How the Dutch manage their waterways and a chat with Johannes Hahn, the European commissioner in charge of enlargement.
A tour boat glides through Maasvlakte 2, Rotterdam’s 2,000-hectare port extension, past the largest container ship in the world and the container cranes that manoeuvre quietly around the fully automated dock. In the cabin, Burmese dignitaries are getting to grips with how this area was built from reclaimed land. Schematics flash up on screen and, sensing the group’s confusion, a tall Dutch man intervenes to offer a few simple pointers that cut through the technical jargon. Soon enough everyone is nodding happily again.
Henk Ovink (pictured) is the first government-appointed diplomat focused solely on water. His official title is Special Envoy for International Water Affairs for the Kingdom of the Netherlands, a position created by the Dutch government in 2015 to highlight and market its national know-how.
Ovink’s remit is broad. A typical month sees him taking foreign ministers around Dutch water-infrastructure projects, attending a conference in Mexico on disaster-risk reduction, jetting into Singapore to discuss water stress and participating in the High Level Panel on Water, which involves 11 sitting heads of state, the UN secretary-general and the president of the World Bank.
The Dutch pride themselves on being ahead of the curve when it comes to water management, a knack that dates back to extensive dam projects in the Middle Ages and the more recent “polder model” of consensus-based policy-making. As a result, the core of Ovink’s message is both inclusivity and water democracy: “The only way to get to results that are meaningful, add value and are sustainable is by inviting everyone to the table.”

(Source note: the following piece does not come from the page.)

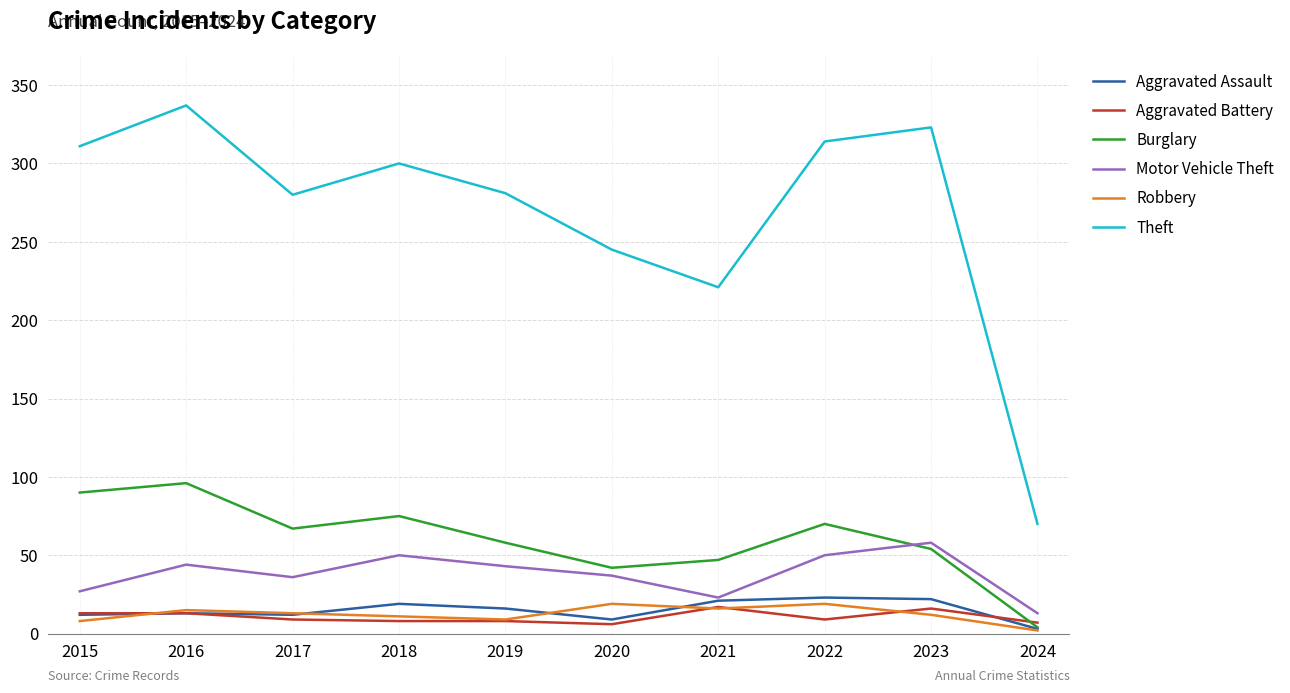

True or false: Robbery has more than 2 points higher than both neighbors.

True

His aim is to raise awareness about the opportunities and risks associated with water, deal with problems when they arise and encourage proactive thinking. But despite the topic’s clear importance – 90 per cent of all natural disasters are water-related – it’s often an upstream struggle. “Water is too abstract for a lot of people,” says Ovink. “Every scientist agrees that climate change hits us hardest through water: either too much or too little.” And it’s not just an issue for developing countries: “I don’t have to go to Burma to see bad systems or governance when it comes to water.” As he points out, even the UK has floods most years.
Johannes Hahn is the European commissioner in charge of enlargement. His challenge is shepherding countries towards the EU.

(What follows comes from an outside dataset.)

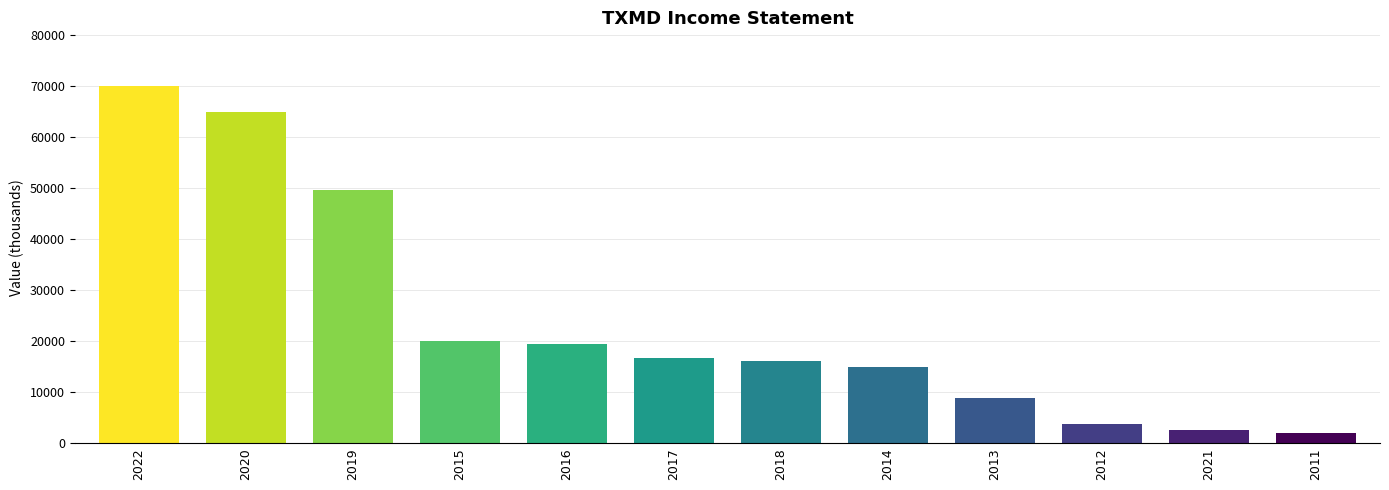

The chart shows a value of 3800 at 2012. True or false?

True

How do you think EU citizens need convincing about enlargement; does the Brexit process help?
I don’t see a particular context between Brexit and enlargement. But we can only gain acceptance [for enlargement] if there’s a feeling that a new member is not a financial burden. Economic development is so important. The best way to convince our citizens would be if people from the Western Balkans working in the EU today moved back there because conditions were better.
What could be done to speed up an accession bid?
It’s up to the partner countries how fast they proceed but it takes time. Soft power means you have the power of better arguments and role models. This creates an appetite and politicians come under pressure from their people to satisfy that demand.
If the wait is too long, could countries be discouraged from seeking EU membership?
The EU is always perceived to be demanding reforms so we have to communicate their positive consequences.